Text to read –
********
Yep. hired a digger to grub out the drystone wall ready for rebuilding. Really enjoyable actually. The waller has said he'll start to build it between Christmas and the New Year.
On the builder side, we finally managed to get 2 to do proper quotes, and we've chosen one who tells us they can start in the New Year. Speaking to him after Christmas to get a date. I've seen their work before and really like the owners sensible and professional attitude.
So progress at last!
It's a relief to have that sorted the day before Christmas - I know logically it's just a date on the calendar, but we've lost probably 18 months so far, of
purely waiting for people to do their job, planners who just completely ignored the statutory time limits, or solicitors dragging
very simple jobs out for extra fees or just simple inefficiency (so far we've had to pay 2 lots of other organisations solicitors fees as well as our own, and there's a 4th lot of solicitors to pay for the building society) Plus ground survey & testing (even though we know the ground is perfect for building, we had to evidence it), even an archeologist still to come during the build. Then of course all these months trying to get builders to quote. So the timing is nice (though 2 years ago we fully expected to be in our house by this Christmas!).
In truth it's got us down quite a few times and if we had not already sold our old house to help pay for it, I'm pretty sure we would have given up when we were just getting fobbed off for weeks on end or screwed over for extra cash. It's been embarrassing at times too - both of us have found people asking "how is the house coming along?" and we've had to explain for 2 years now over and over that we are "just waiting now for..." this or that person to do their job. After so long we even began to wonder if people may be thinking we'd just made it all up about building a house! What's kept us going is keeping in our heads the belief that one day it will be over and we'll be out of those peoples grasping reach and will have our dream home for the rest of our lives.
I would estimate that solicitors fees, planners, surveys etc have cost about £4000 so far, and taken along with the lack of builders quotes, added an entirely unnecessary 18 months+ to the process over and above the actual time the work should have taken.
********
Provided records –
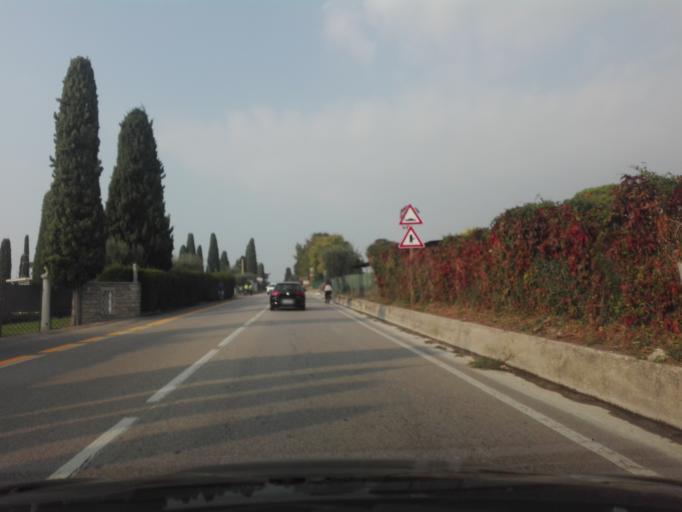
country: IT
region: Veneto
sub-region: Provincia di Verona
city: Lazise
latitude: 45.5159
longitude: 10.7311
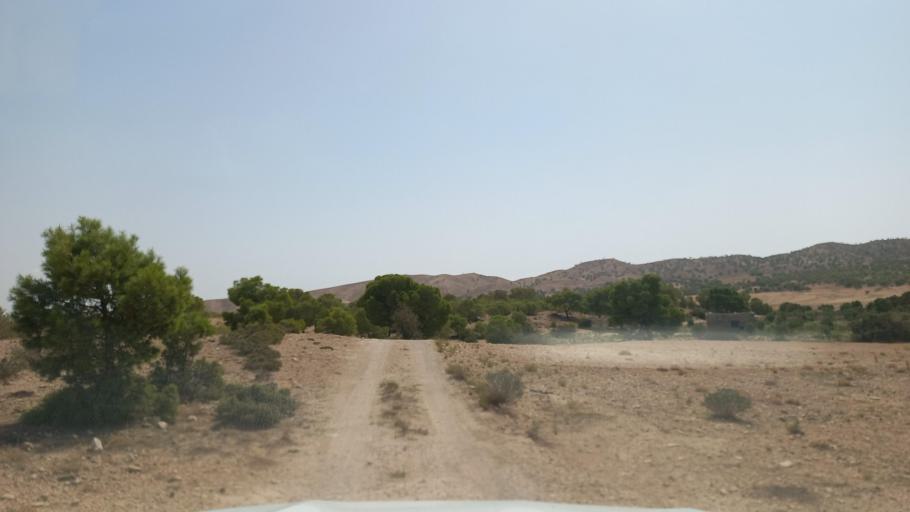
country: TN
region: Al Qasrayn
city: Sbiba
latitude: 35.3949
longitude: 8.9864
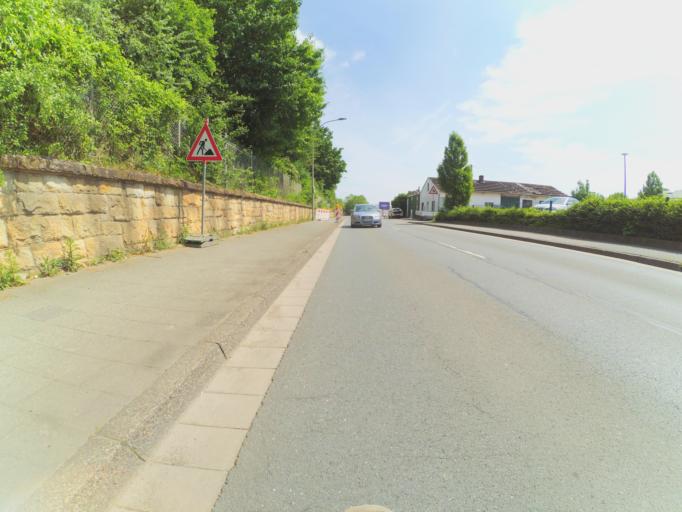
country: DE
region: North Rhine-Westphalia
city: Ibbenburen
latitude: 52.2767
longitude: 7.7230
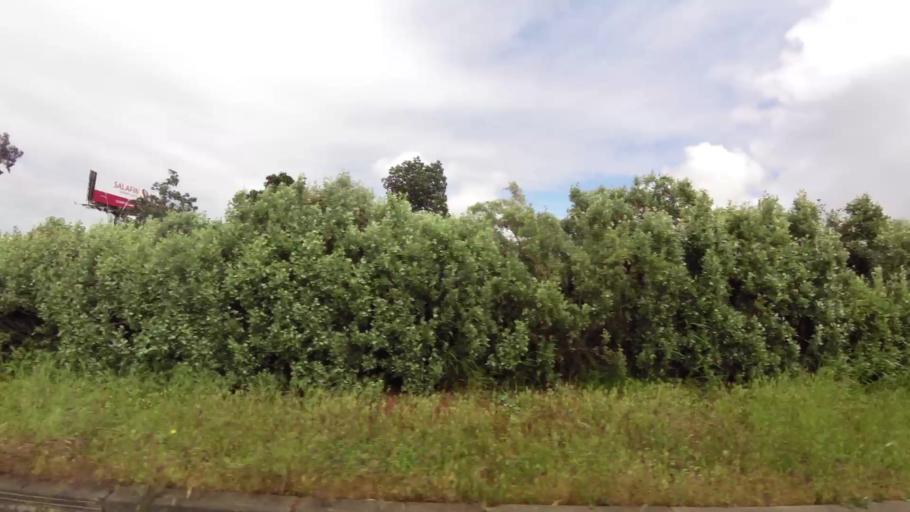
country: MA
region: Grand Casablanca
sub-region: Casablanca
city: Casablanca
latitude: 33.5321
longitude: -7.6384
********
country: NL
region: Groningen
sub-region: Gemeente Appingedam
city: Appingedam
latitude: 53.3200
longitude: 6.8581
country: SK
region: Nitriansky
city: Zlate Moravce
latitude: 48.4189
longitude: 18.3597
********
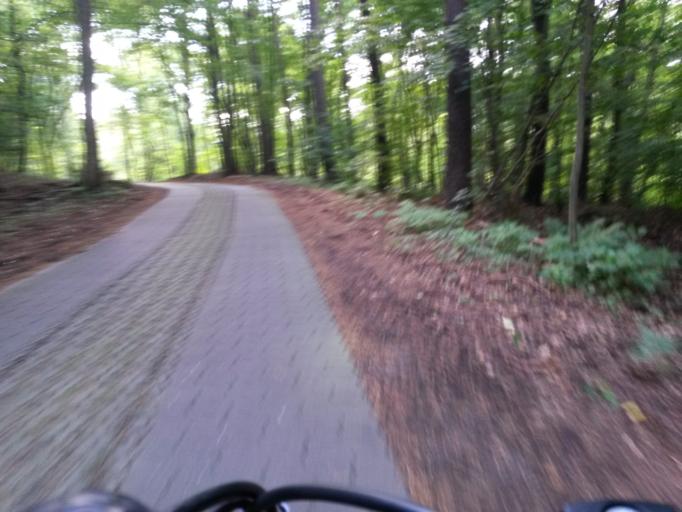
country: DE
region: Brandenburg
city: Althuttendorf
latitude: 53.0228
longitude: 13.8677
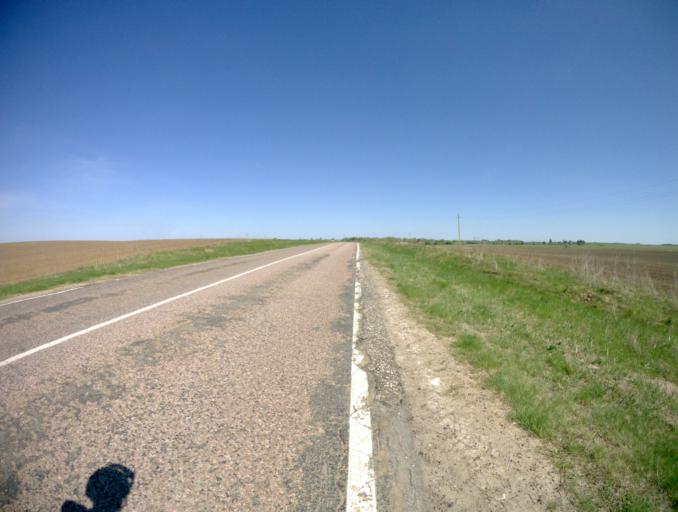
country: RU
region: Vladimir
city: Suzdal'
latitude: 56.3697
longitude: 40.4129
********
Written tasks –
a) In the post about building a house, list the costs the writer names in the sentence that begins "I would estimate that".
b) Write the next part of the post about building a house, picking up after its final sentence.

Exercise responses –
a)
solicitors fees
planners
surveys

b)
So hopefully we will see the drystone boundary wall started soon, and meet the builder again after Christmas and get paperwork signed and an actual start date - that will be wonderful! I know there will be issues along the way, but at least they should now be "real" things, like stones, windows not fitting (seems to happen a lot on the self build forums) and so on - practical
real things and not just made up paperwork to make money.
Today I am working again on another spreadsheet - this time for the building society who want you to tease out the exact costs - so for example we know the total quoted roof price for the guys to do it, but the building society wants that teased out into the costs of slats, laths, leadwork, membrane and so on. What's interesting is we've had a proper costings company go through the plans, done a very detailed spreadsheet ourselves, and currently doing the building societies one - and they all come out at different sums! With the same data put in but broken in different ways and different contingency sums automatically added to the various stages.
On the subject of costings, just 2 nights work going through the internet reduced the materials prices by several thousand. Here is just part of the spreadsheet I created. This is using the Quantity Survey costs (mostly they used Jewsons) with what I could get by shopping around, and a column showing the savings - they really add up!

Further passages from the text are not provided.